Now, while Briefly Very Beautiful is your first novel, I’m guessing it’s not the first thing you’ve written. Are there any writers who had a big influence on Beautiful but not on anything else you’ve written?

This is the first fiction I’ve written since high school. However, I have written quite a few essays and reviews over the last 15 years or so, and this was excellent training.

I think J.G. Ballard had a huge influence on me. As well as Margaret Atwood (of course), Octavia E. Butler, and Hilary Mantel. And Halldor Laxness (though I can’t really explain why with that last one).

How about such non-literary influences as movies, TV shows, or games?

I remember going to see Children Of Men at the cinema by myself when I was at university in Dublin. I went into the movie theater on a whim on a Wednesday afternoon, and when I came out it was dark and bleak and raining and I was on the wrong side of town. However, I was very happy to be alone leaving the movie theater because I didn’t want to discuss the film with anyone. I wanted to hold on to my experience of it, which I felt would be diluted if I shared it. There was most probably a kernel of Briefly Very Beautiful there.

Apocalyptic stories are sometimes self-contained and sometimes part of larger sagas. What is Briefly Very Beautiful?

To me, the book is stand-alone. I feel I got everything I wanted to show about these characters squeezed in there. You could argue that the book ends in a way that begs the question: Well, what happens next? But I don’t think I could ever write that sequel. I wouldn’t trust myself not to mess up the characters. If I leave the story here, the characters will always remain real to me. I feel like I got out of the manuscript just before I lost my sense that they were real.

Earlier I asked if Briefly Very Beautiful was influenced by any movies, TV shows, or games. But to flip things around, do you think Beautiful could work as a movie, show, or game?

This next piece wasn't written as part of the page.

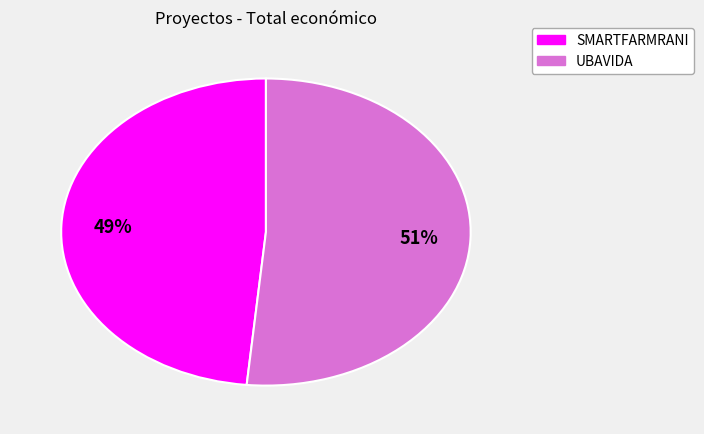

What is the smallest slice in the pie chart?

SMARTFARMRANI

It’s currently being developed as a TV series here in the UK. I think TV is the perfect format for it. And I feel exceedingly lucky to be part of that process.

Congrats. So, if the producers ask, who would you want them to cast as Cass, her mother-in-law, and the kids?

I did semi-cast the book in my head after I’d finished writing it. It was a game that my first friend to read the book started, and we weren’t limited by reality; we were allowed to cast any actor, dead or alive, at any age and any point of their career. But now some of the real-life casting is in place and I am thrilled by it.

Roz Dineen Briefly Very Beautiful

Finally, if someone enjoys Briefly Very Beautiful, what similar kind of apocalyptic novel that you loved would you suggest they check out next?

I think if a reader has any interest in apocalyptic scenarios and hasn’t yet had the pleasure of J. G. Ballard, I’d dive in there without further ado. The Parable Of The Sower by Octavia E. Butler is another must-read.

I also loved Birnam Wood by Eleanor Catton, which I read after handing in my book. It’s not what you’d call classically apocalyptic in terms of genre, but it’s hellish — both on a character level and for Mother Earth — and brilliantly done.